• [DATA SECTION]
= = =
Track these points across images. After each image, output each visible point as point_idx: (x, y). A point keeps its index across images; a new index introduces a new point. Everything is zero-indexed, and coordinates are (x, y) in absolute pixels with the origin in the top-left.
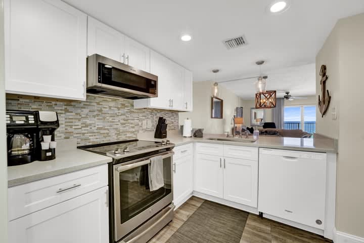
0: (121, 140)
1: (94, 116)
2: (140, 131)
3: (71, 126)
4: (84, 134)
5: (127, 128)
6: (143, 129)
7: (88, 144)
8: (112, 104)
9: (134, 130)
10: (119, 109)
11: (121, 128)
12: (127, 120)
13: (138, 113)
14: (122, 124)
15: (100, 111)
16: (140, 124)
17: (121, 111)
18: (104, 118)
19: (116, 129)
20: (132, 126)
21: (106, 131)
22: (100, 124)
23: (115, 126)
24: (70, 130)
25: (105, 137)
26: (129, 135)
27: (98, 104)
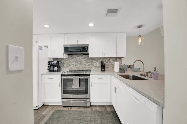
0: (84, 70)
1: (74, 62)
2: (93, 67)
3: (68, 65)
4: (71, 67)
5: (87, 66)
6: (94, 67)
7: (72, 70)
8: (80, 57)
9: (90, 67)
10: (83, 59)
11: (84, 66)
12: (87, 63)
13: (92, 60)
14: (85, 64)
15: (76, 60)
16: (93, 64)
17: (84, 60)
18: (78, 62)
19: (82, 66)
20: (89, 65)
21: (78, 67)
22: (76, 64)
23: (82, 65)
24: (68, 66)
25: (78, 69)
26: (87, 68)
27: (75, 58)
= = =
• [YOUR OBJECTIVE] What is needed is a verbatim copy of every line in the records above from the one containing "0: (121, 140)" down to the one containing "26: (129, 135)", both included, and nothing more.

• [RESULT]
0: (121, 140)
1: (94, 116)
2: (140, 131)
3: (71, 126)
4: (84, 134)
5: (127, 128)
6: (143, 129)
7: (88, 144)
8: (112, 104)
9: (134, 130)
10: (119, 109)
11: (121, 128)
12: (127, 120)
13: (138, 113)
14: (122, 124)
15: (100, 111)
16: (140, 124)
17: (121, 111)
18: (104, 118)
19: (116, 129)
20: (132, 126)
21: (106, 131)
22: (100, 124)
23: (115, 126)
24: (70, 130)
25: (105, 137)
26: (129, 135)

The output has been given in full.